A few voices shouted something to Jack, but I shut them out. There was nothing but the music now. Now was for dancing.
Jack took both of my hands, and, like we’d done on umpteen Sunday nights, we danced. I got into it so deep—spinning, bridging, underarm turning—I didn’t even notice another dancer until the song ended.
When I looked up, Jack and I were standing in the center of the circle, and I was shoeless. Nobody else was dancing. My heart pounded, but not from dancing. I knew they were going to tell me to leave. I was too young. I didn’t belong here.
Then somebody clapped.
And before we knew it, cheers burst out all around the circle. Hoots and hollers and applause. Even Kent. Especially Kent. “Take a bow, cats! You weren’t kidding about Tree dancing us into the ground, were you, old man!”
Several of the girls—not Laura—rushed up to me.
“Tree, that was so cool!”
“Far-out, girl!”
“Was that the watusi you did at the end?”
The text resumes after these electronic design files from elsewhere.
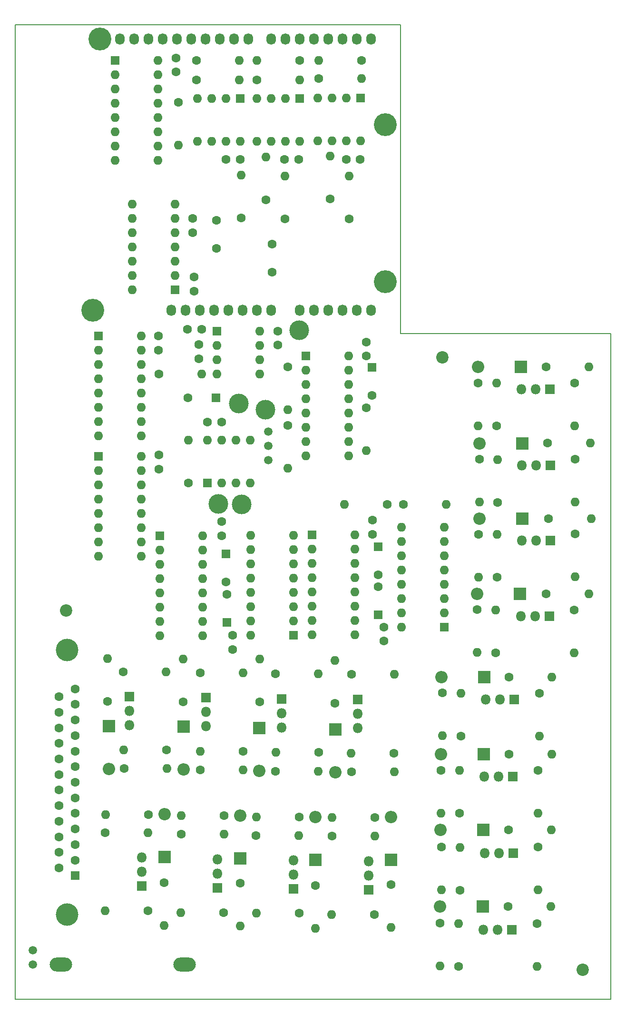
<source format=gbs>
G04 #@! TF.GenerationSoftware,KiCad,Pcbnew,(2017-11-10 revision d8f4e35)-HEAD*
G04 #@! TF.CreationDate,2017-12-12T16:38:04-08:00*
G04 #@! TF.ProjectId,shield_pcb,736869656C645F7063622E6B69636164,0.1*
G04 #@! TF.SameCoordinates,Original*
G04 #@! TF.FileFunction,Soldermask,Bot*
G04 #@! TF.FilePolarity,Negative*
%FSLAX46Y46*%
G04 Gerber Fmt 4.6, Leading zero omitted, Abs format (unit mm)*
G04 Created by KiCad (PCBNEW (2017-11-10 revision d8f4e35)-HEAD) date Tue Dec 12 16:38:04 2017*
%MOMM*%
%LPD*%
G01*
G04 APERTURE LIST*
%ADD10C,0.150000*%
%ADD11C,2.200000*%
%ADD12O,1.727200X2.032000*%
%ADD13R,1.600000X1.600000*%
%ADD14O,1.600000X1.600000*%
%ADD15C,1.600000*%
%ADD16C,3.500120*%
%ADD17C,4.064000*%
%ADD18O,4.000000X2.500000*%
%ADD19C,4.000000*%
%ADD20O,2.200000X2.200000*%
%ADD21R,2.200000X2.200000*%
%ADD22R,1.800000X1.800000*%
%ADD23O,1.800000X1.800000*%
%ADD24C,1.500000*%
G04 APERTURE END LIST*
D10*
X150000000Y-71800000D02*
X150000000Y-190200000D01*
X112600000Y-71800000D02*
X150000000Y-71800000D01*
X44000000Y-190200000D02*
X44000000Y-16800000D01*
X112600000Y-71800000D02*
X112600000Y-16800000D01*
X112600000Y-16800000D02*
X44000000Y-16800000D01*
X44000000Y-190200000D02*
X150000000Y-190200000D01*
D11*
X120000000Y-76000000D03*
X145000000Y-185000000D03*
X53000000Y-121000000D03*
D12*
X89518000Y-19365000D03*
X92058000Y-19365000D03*
X94598000Y-19365000D03*
X97138000Y-19365000D03*
X99678000Y-19365000D03*
X102218000Y-19365000D03*
X104758000Y-19365000D03*
X107298000Y-19365000D03*
D13*
X61800000Y-23200000D03*
D14*
X69420000Y-40980000D03*
X61800000Y-25740000D03*
X69420000Y-38440000D03*
X61800000Y-28280000D03*
X69420000Y-35900000D03*
X61800000Y-30820000D03*
X69420000Y-33360000D03*
X61800000Y-33360000D03*
X69420000Y-30820000D03*
X61800000Y-35900000D03*
X69420000Y-28280000D03*
X61800000Y-38440000D03*
X69420000Y-25740000D03*
X61800000Y-40980000D03*
X69420000Y-23200000D03*
D13*
X108600000Y-109675000D03*
D15*
X108600000Y-114675000D03*
D13*
X120371000Y-123984000D03*
D14*
X112751000Y-106204000D03*
X120371000Y-121444000D03*
X112751000Y-108744000D03*
X120371000Y-118904000D03*
X112751000Y-111284000D03*
X120371000Y-116364000D03*
X112751000Y-113824000D03*
X120371000Y-113824000D03*
X112751000Y-116364000D03*
X120371000Y-111284000D03*
X112751000Y-118904000D03*
X120371000Y-108744000D03*
X112751000Y-121444000D03*
X120371000Y-106204000D03*
X112751000Y-123984000D03*
D16*
X88550000Y-85325000D03*
D15*
X81525000Y-115925000D03*
D13*
X81525000Y-110925000D03*
X94598000Y-29965000D03*
D14*
X86978000Y-37585000D03*
X92058000Y-29965000D03*
X89518000Y-37585000D03*
X89518000Y-29965000D03*
X92058000Y-37585000D03*
X86978000Y-29965000D03*
X94598000Y-37585000D03*
D15*
X91900000Y-40800000D03*
X94400000Y-40800000D03*
D12*
X71738000Y-67625000D03*
X74278000Y-67625000D03*
X76818000Y-67625000D03*
X79358000Y-67625000D03*
X81898000Y-67625000D03*
X84438000Y-67625000D03*
X86978000Y-67625000D03*
X89518000Y-67625000D03*
X94598000Y-67625000D03*
X97138000Y-67625000D03*
X99678000Y-67625000D03*
X102218000Y-67625000D03*
X104758000Y-67625000D03*
X107298000Y-67625000D03*
X62594000Y-19365000D03*
X65134000Y-19365000D03*
X67674000Y-19365000D03*
X70214000Y-19365000D03*
X72754000Y-19365000D03*
X75294000Y-19365000D03*
X77834000Y-19365000D03*
X80374000Y-19365000D03*
X82914000Y-19365000D03*
X85454000Y-19365000D03*
D17*
X57768000Y-67625000D03*
X109838000Y-62545000D03*
X59038000Y-19365000D03*
X109838000Y-34605000D03*
D18*
X74150000Y-184000000D03*
X52150000Y-184000000D03*
D15*
X79800000Y-56600000D03*
X79800000Y-51600000D03*
X75800000Y-61700000D03*
X75800000Y-64200000D03*
X75600000Y-53800000D03*
X75600000Y-51300000D03*
X89708000Y-55815000D03*
X89708000Y-60815000D03*
D14*
X64780000Y-64000000D03*
X72400000Y-48760000D03*
X64780000Y-61460000D03*
X72400000Y-51300000D03*
X64780000Y-58920000D03*
X72400000Y-53840000D03*
X64780000Y-56380000D03*
X72400000Y-56380000D03*
X64780000Y-53840000D03*
X72400000Y-58920000D03*
X64780000Y-51300000D03*
X72400000Y-61460000D03*
X64780000Y-48760000D03*
D13*
X72400000Y-64000000D03*
D15*
X105400000Y-40800000D03*
X102900000Y-40800000D03*
X81500000Y-40800000D03*
X84000000Y-40800000D03*
D14*
X66443000Y-72210600D03*
X58823000Y-89990600D03*
X66443000Y-74750600D03*
X58823000Y-87450600D03*
X66443000Y-77290600D03*
X58823000Y-84910600D03*
X66443000Y-79830600D03*
X58823000Y-82370600D03*
X66443000Y-82370600D03*
X58823000Y-79830600D03*
X66443000Y-84910600D03*
X58823000Y-77290600D03*
X66443000Y-87450600D03*
X58823000Y-74750600D03*
X66443000Y-89990600D03*
D13*
X58823000Y-72210600D03*
X58778200Y-93564800D03*
D14*
X66398200Y-111344800D03*
X58778200Y-96104800D03*
X66398200Y-108804800D03*
X58778200Y-98644800D03*
X66398200Y-106264800D03*
X58778200Y-101184800D03*
X66398200Y-103724800D03*
X58778200Y-103724800D03*
X66398200Y-101184800D03*
X58778200Y-106264800D03*
X66398200Y-98644800D03*
X58778200Y-108804800D03*
X66398200Y-96104800D03*
X58778200Y-111344800D03*
X66398200Y-93564800D03*
D13*
X105420000Y-29890000D03*
D14*
X97800000Y-37510000D03*
X102880000Y-29890000D03*
X100340000Y-37510000D03*
X100340000Y-29890000D03*
X102880000Y-37510000D03*
X97800000Y-29890000D03*
X105420000Y-37510000D03*
D13*
X83998000Y-29965000D03*
D14*
X76378000Y-37585000D03*
X81458000Y-29965000D03*
X78918000Y-37585000D03*
X78918000Y-29965000D03*
X81458000Y-37585000D03*
X76378000Y-29965000D03*
X83998000Y-37585000D03*
D19*
X53230000Y-175155000D03*
X53230000Y-128055000D03*
D15*
X51810000Y-136370000D03*
X51810000Y-139140000D03*
X51810000Y-141910000D03*
X51810000Y-144680000D03*
X51810000Y-147450000D03*
X51810000Y-150220000D03*
X51810000Y-152990000D03*
X51810000Y-155760000D03*
X51810000Y-158530000D03*
X51810000Y-161300000D03*
X51810000Y-164070000D03*
X51810000Y-166840000D03*
X54650000Y-134985000D03*
X54650000Y-137755000D03*
X54650000Y-140525000D03*
X54650000Y-143295000D03*
X54650000Y-146065000D03*
X54650000Y-148835000D03*
X54650000Y-151605000D03*
X54650000Y-154375000D03*
X54650000Y-157145000D03*
X54650000Y-159915000D03*
X54650000Y-162685000D03*
X54650000Y-165455000D03*
D13*
X54650000Y-168225000D03*
D15*
X106500000Y-73275000D03*
X106500000Y-75775000D03*
X107500000Y-82775000D03*
D13*
X107500000Y-77775000D03*
D15*
X109571000Y-123984000D03*
X109571000Y-126484000D03*
X82650000Y-125475000D03*
X82650000Y-127975000D03*
X107600000Y-104975000D03*
X107600000Y-107475000D03*
X80725000Y-105225000D03*
X80725000Y-107725000D03*
D13*
X108575000Y-121800000D03*
D15*
X108575000Y-116800000D03*
X81694200Y-118182000D03*
D13*
X81694200Y-123182000D03*
D15*
X78200000Y-87525000D03*
X80700000Y-87525000D03*
D13*
X79750000Y-83225000D03*
D15*
X74750000Y-83225000D03*
X76650000Y-76225000D03*
X76650000Y-73725000D03*
X77150000Y-71000000D03*
X74650000Y-71000000D03*
X90700000Y-73800000D03*
X90700000Y-71300000D03*
X69423000Y-72210600D03*
X69423000Y-74710600D03*
X69578200Y-95864800D03*
X69578200Y-93364800D03*
X72600000Y-25200000D03*
X72600000Y-22700000D03*
D20*
X73942400Y-149359000D03*
D21*
X73942400Y-141739000D03*
X100940000Y-142194000D03*
D20*
X100940000Y-149814000D03*
X97446900Y-157758000D03*
D21*
X97446900Y-165378000D03*
D20*
X70546900Y-157258000D03*
D21*
X70546900Y-164878000D03*
D20*
X119735000Y-146574000D03*
D21*
X127355000Y-146574000D03*
X133833000Y-118058000D03*
D20*
X126213000Y-118058000D03*
X87427500Y-149600000D03*
D21*
X87427500Y-141980000D03*
D20*
X110880000Y-157769000D03*
D21*
X110880000Y-165389000D03*
X83995700Y-165125000D03*
D20*
X83995700Y-157505000D03*
D21*
X127424000Y-132908000D03*
D20*
X119804000Y-132908000D03*
D21*
X127264000Y-160109000D03*
D20*
X119644000Y-160109000D03*
X126346000Y-77721600D03*
D21*
X133966000Y-77721600D03*
X134225000Y-104705000D03*
D20*
X126605000Y-104705000D03*
D21*
X60632300Y-141571000D03*
D20*
X60632300Y-149191000D03*
D21*
X134207000Y-91302700D03*
D20*
X126587000Y-91302700D03*
D21*
X127224000Y-173741000D03*
D20*
X119604000Y-173741000D03*
D22*
X77944900Y-136564000D03*
D23*
X77944900Y-139104000D03*
X77944900Y-141644000D03*
X104920000Y-141934000D03*
X104920000Y-139394000D03*
D22*
X104920000Y-136854000D03*
X93504400Y-170533000D03*
D23*
X93504400Y-167993000D03*
X93504400Y-165453000D03*
X66514400Y-164963000D03*
X66514400Y-167503000D03*
D22*
X66514400Y-170043000D03*
D23*
X127480000Y-150586000D03*
X130020000Y-150586000D03*
D22*
X132560000Y-150586000D03*
D23*
X133998000Y-122060000D03*
X136538000Y-122060000D03*
D22*
X139078000Y-122060000D03*
X91400000Y-136765000D03*
D23*
X91400000Y-139305000D03*
X91400000Y-141845000D03*
X106858000Y-165654000D03*
X106858000Y-168194000D03*
D22*
X106858000Y-170734000D03*
X79993200Y-170360000D03*
D23*
X79993200Y-167820000D03*
X79993200Y-165280000D03*
D22*
X132814000Y-136888000D03*
D23*
X130274000Y-136888000D03*
X127734000Y-136888000D03*
D22*
X132654000Y-164239000D03*
D23*
X130114000Y-164239000D03*
X127574000Y-164239000D03*
X134026000Y-81651600D03*
X136566000Y-81651600D03*
D22*
X139106000Y-81651600D03*
D23*
X134110000Y-108557000D03*
X136650000Y-108557000D03*
D22*
X139190000Y-108557000D03*
X64332300Y-136371000D03*
D23*
X64332300Y-138911000D03*
X64332300Y-141451000D03*
X134182000Y-95235200D03*
X136722000Y-95235200D03*
D22*
X139262000Y-95235200D03*
D23*
X127334000Y-177821000D03*
X129874000Y-177821000D03*
D22*
X132414000Y-177821000D03*
D15*
X92500000Y-88125000D03*
D14*
X92500000Y-95745000D03*
X106500000Y-92595000D03*
D15*
X106500000Y-84975000D03*
X92500000Y-77675000D03*
D14*
X92500000Y-85295000D03*
D15*
X113050000Y-102150000D03*
D14*
X120670000Y-102150000D03*
X102555000Y-102175000D03*
D15*
X110175000Y-102175000D03*
X74800000Y-98325000D03*
D14*
X74800000Y-90705000D03*
D15*
X69575000Y-78975000D03*
D14*
X77195000Y-78975000D03*
D15*
X73892400Y-137289000D03*
D14*
X73892400Y-129669000D03*
X84512400Y-132089000D03*
D15*
X76892400Y-132089000D03*
X76892400Y-149389000D03*
D14*
X84512400Y-149389000D03*
X76922400Y-146089000D03*
D15*
X84542400Y-146089000D03*
D14*
X100908000Y-129899000D03*
D15*
X100908000Y-137519000D03*
D14*
X111478000Y-132419000D03*
D15*
X103858000Y-132419000D03*
D14*
X111428000Y-149769000D03*
D15*
X103808000Y-149769000D03*
X111408000Y-146419000D03*
D14*
X103788000Y-146419000D03*
D15*
X97396900Y-169978000D03*
D14*
X97396900Y-177598000D03*
X86926900Y-174928000D03*
D15*
X94546900Y-174928000D03*
X94546900Y-157778000D03*
D14*
X86926900Y-157778000D03*
X94466900Y-161078000D03*
D15*
X86846900Y-161078000D03*
D14*
X70446900Y-177048000D03*
D15*
X70446900Y-169428000D03*
X67596900Y-174428000D03*
D14*
X59976900Y-174428000D03*
D15*
X67646900Y-157328000D03*
D14*
X60026900Y-157328000D03*
X67566900Y-160578000D03*
D15*
X59946900Y-160578000D03*
X131905000Y-146574000D03*
D14*
X139525000Y-146574000D03*
X137005000Y-157144000D03*
D15*
X137005000Y-149524000D03*
X119755000Y-149474000D03*
D14*
X119755000Y-157094000D03*
D15*
X123055000Y-157124000D03*
D14*
X123055000Y-149504000D03*
X146053000Y-118058000D03*
D15*
X138433000Y-118058000D03*
X143433000Y-120958000D03*
D14*
X143433000Y-128578000D03*
D15*
X126233000Y-120908000D03*
D14*
X126233000Y-128528000D03*
X129533000Y-120938000D03*
D15*
X129533000Y-128558000D03*
D14*
X87477500Y-129710000D03*
D15*
X87477500Y-137330000D03*
X90327500Y-132330000D03*
D14*
X97947500Y-132330000D03*
D15*
X90327500Y-149630000D03*
D14*
X97947500Y-149630000D03*
X90357500Y-146280000D03*
D15*
X97977500Y-146280000D03*
D14*
X110880000Y-177459000D03*
D15*
X110880000Y-169839000D03*
X107930000Y-175139000D03*
D14*
X100310000Y-175139000D03*
D15*
X108030000Y-157839000D03*
D14*
X100410000Y-157839000D03*
D15*
X100380000Y-161139000D03*
D14*
X108000000Y-161139000D03*
X83995700Y-177195000D03*
D15*
X83995700Y-169575000D03*
X81095700Y-174825000D03*
D14*
X73475700Y-174825000D03*
X73525700Y-157525000D03*
D15*
X81145700Y-157525000D03*
X73495700Y-160825000D03*
D14*
X81115700Y-160825000D03*
X139509000Y-132865000D03*
D15*
X131889000Y-132865000D03*
X137289000Y-135765000D03*
D14*
X137289000Y-143385000D03*
X119989000Y-143335000D03*
D15*
X119989000Y-135715000D03*
D14*
X123289000Y-135795000D03*
D15*
X123289000Y-143415000D03*
X131739000Y-160036000D03*
D14*
X139359000Y-160036000D03*
D15*
X137039000Y-163136000D03*
D14*
X137039000Y-170756000D03*
D15*
X119839000Y-163136000D03*
D14*
X119839000Y-170756000D03*
X123139000Y-163166000D03*
D15*
X123139000Y-170786000D03*
D14*
X146091000Y-77679100D03*
D15*
X138471000Y-77679100D03*
X143521000Y-80579100D03*
D14*
X143521000Y-88199100D03*
D15*
X126371000Y-80529100D03*
D14*
X126371000Y-88149100D03*
X129621000Y-80559100D03*
D15*
X129621000Y-88179100D03*
X138925000Y-104705000D03*
D14*
X146545000Y-104705000D03*
X143625000Y-115025000D03*
D15*
X143625000Y-107405000D03*
D14*
X126425000Y-115125000D03*
D15*
X126425000Y-107505000D03*
X129725000Y-115105000D03*
D14*
X129725000Y-107485000D03*
D15*
X60432300Y-137171000D03*
D14*
X60432300Y-129551000D03*
X70852300Y-131971000D03*
D15*
X63232300Y-131971000D03*
X63332300Y-149171000D03*
D14*
X70952300Y-149171000D03*
X63312300Y-145871000D03*
D15*
X70932300Y-145871000D03*
D14*
X146377000Y-91202700D03*
D15*
X138757000Y-91202700D03*
X143657000Y-94152700D03*
D14*
X143657000Y-101772700D03*
D15*
X126607000Y-94152700D03*
D14*
X126607000Y-101772700D03*
X129807000Y-94183000D03*
D15*
X129807000Y-101803000D03*
X131729000Y-173669000D03*
D14*
X139349000Y-173669000D03*
X136829000Y-184339000D03*
D15*
X136829000Y-176719000D03*
D14*
X119629000Y-184289000D03*
D15*
X119629000Y-176669000D03*
X122929000Y-184369000D03*
D14*
X122929000Y-176749000D03*
X97980000Y-23200000D03*
D15*
X105600000Y-23200000D03*
X98000000Y-26400000D03*
D14*
X105620000Y-26400000D03*
D15*
X103400000Y-51400000D03*
D14*
X103400000Y-43780000D03*
X100000000Y-40180000D03*
D15*
X100000000Y-47800000D03*
D14*
X86980000Y-23200000D03*
D15*
X94600000Y-23200000D03*
X87000000Y-26600000D03*
D14*
X94620000Y-26600000D03*
D15*
X92000000Y-51400000D03*
D14*
X92000000Y-43780000D03*
X88600000Y-40380000D03*
D15*
X88600000Y-48000000D03*
D14*
X83820000Y-23200000D03*
D15*
X76200000Y-23200000D03*
X76200000Y-26600000D03*
D14*
X83820000Y-26600000D03*
D15*
X84200000Y-51200000D03*
D14*
X84200000Y-43580000D03*
X73000000Y-38220000D03*
D15*
X73000000Y-30600000D03*
D14*
X103320000Y-75775000D03*
X95700000Y-93555000D03*
X103320000Y-78315000D03*
X95700000Y-91015000D03*
X103320000Y-80855000D03*
X95700000Y-88475000D03*
X103320000Y-83395000D03*
X95700000Y-85935000D03*
X103320000Y-85935000D03*
X95700000Y-83395000D03*
X103320000Y-88475000D03*
X95700000Y-80855000D03*
X103320000Y-91015000D03*
X95700000Y-78315000D03*
X103320000Y-93555000D03*
D13*
X95700000Y-75775000D03*
D14*
X77345000Y-107725000D03*
X69725000Y-125505000D03*
X77345000Y-110265000D03*
X69725000Y-122965000D03*
X77345000Y-112805000D03*
X69725000Y-120425000D03*
X77345000Y-115345000D03*
X69725000Y-117885000D03*
X77345000Y-117885000D03*
X69725000Y-115345000D03*
X77345000Y-120425000D03*
X69725000Y-112805000D03*
X77345000Y-122965000D03*
X69725000Y-110265000D03*
X77345000Y-125505000D03*
D13*
X69725000Y-107725000D03*
D14*
X85905000Y-125425000D03*
X93525000Y-107645000D03*
X85905000Y-122885000D03*
X93525000Y-110185000D03*
X85905000Y-120345000D03*
X93525000Y-112725000D03*
X85905000Y-117805000D03*
X93525000Y-115265000D03*
X85905000Y-115265000D03*
X93525000Y-117805000D03*
X85905000Y-112725000D03*
X93525000Y-120345000D03*
X85905000Y-110185000D03*
X93525000Y-122885000D03*
X85905000Y-107645000D03*
D13*
X93525000Y-125425000D03*
X96800000Y-107562000D03*
D14*
X104420000Y-125342000D03*
X96800000Y-110102000D03*
X104420000Y-122802000D03*
X96800000Y-112642000D03*
X104420000Y-120262000D03*
X96800000Y-115182000D03*
X104420000Y-117722000D03*
X96800000Y-117722000D03*
X104420000Y-115182000D03*
X96800000Y-120262000D03*
X104420000Y-112642000D03*
X96800000Y-122802000D03*
X104420000Y-110102000D03*
X96800000Y-125342000D03*
X104420000Y-107562000D03*
D13*
X78200000Y-98325000D03*
D14*
X85820000Y-90705000D03*
X80740000Y-98325000D03*
X83280000Y-90705000D03*
X83280000Y-98325000D03*
X80740000Y-90705000D03*
X85820000Y-98325000D03*
X78200000Y-90705000D03*
X87470000Y-71350000D03*
X79850000Y-78970000D03*
X87470000Y-73890000D03*
X79850000Y-76430000D03*
X87470000Y-76430000D03*
X79850000Y-73890000D03*
X87470000Y-78970000D03*
D13*
X79850000Y-71350000D03*
D16*
X80100000Y-102075000D03*
X84250000Y-102125000D03*
X83750000Y-84175000D03*
X94550000Y-71150000D03*
D24*
X89050000Y-94265000D03*
X89050000Y-91725000D03*
X89050000Y-89185000D03*
X47125000Y-181505000D03*
X47125000Y-184045000D03*
M02*

</source>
Before I could get a word in, Suzi exclaimed, “You have to teach me how you do that thing when you spin under and come up swinging!” Suzi was Hamilton’s homecoming queen.
“Where did you learn to dance like that?” Liz asked.
Before I could answer—and I wouldn’t have had a clue how to answer—another song started, and Jack whisked me away.
Then another. And another.
Jack wouldn’t let anybody else dance with me. Only him. Which was fine with me. We danced every song as if we were on
American Bandstand
. Meanwhile, lightning bugs flashed all around us, and stars shone overhead. A train wailed in the distance. I could smell grass, and water, and perfume.
Jack and I twisted. We did the mashed potato. We jived
and jitterbugged. I’d never gotten so much applause in my whole life. Even Eileen hadn’t gotten this much when she did piano recitals.
“Wipe Out” came on, and I was dancing by the first note.
Not Jack. “Tree, it’s late. I’d better get you home before your dad sends Officer Duper out looking for us.”
“No! I love this song, Jack!” I was so jazzed I could have danced
on
the reservoir.
But he was already halfway to the car.
I hated leaving, but I followed him.
Instead of heading back by the spillway, we took a different road out, past the main reservoir. It would have made a fine lake if we hadn’t needed to drink it.
“Right over there.” He pointed to a worn path near the water’s edge.
It reminded me of pull-over spots on highways so drivers could stop and get a good view or take pictures. It was a pretty spot, but no better than anywhere else around the water. “So what’s down there?” I said.
“That, my dear Tree, is a place you should never let those young rascals in your class take you once they get their licenses.”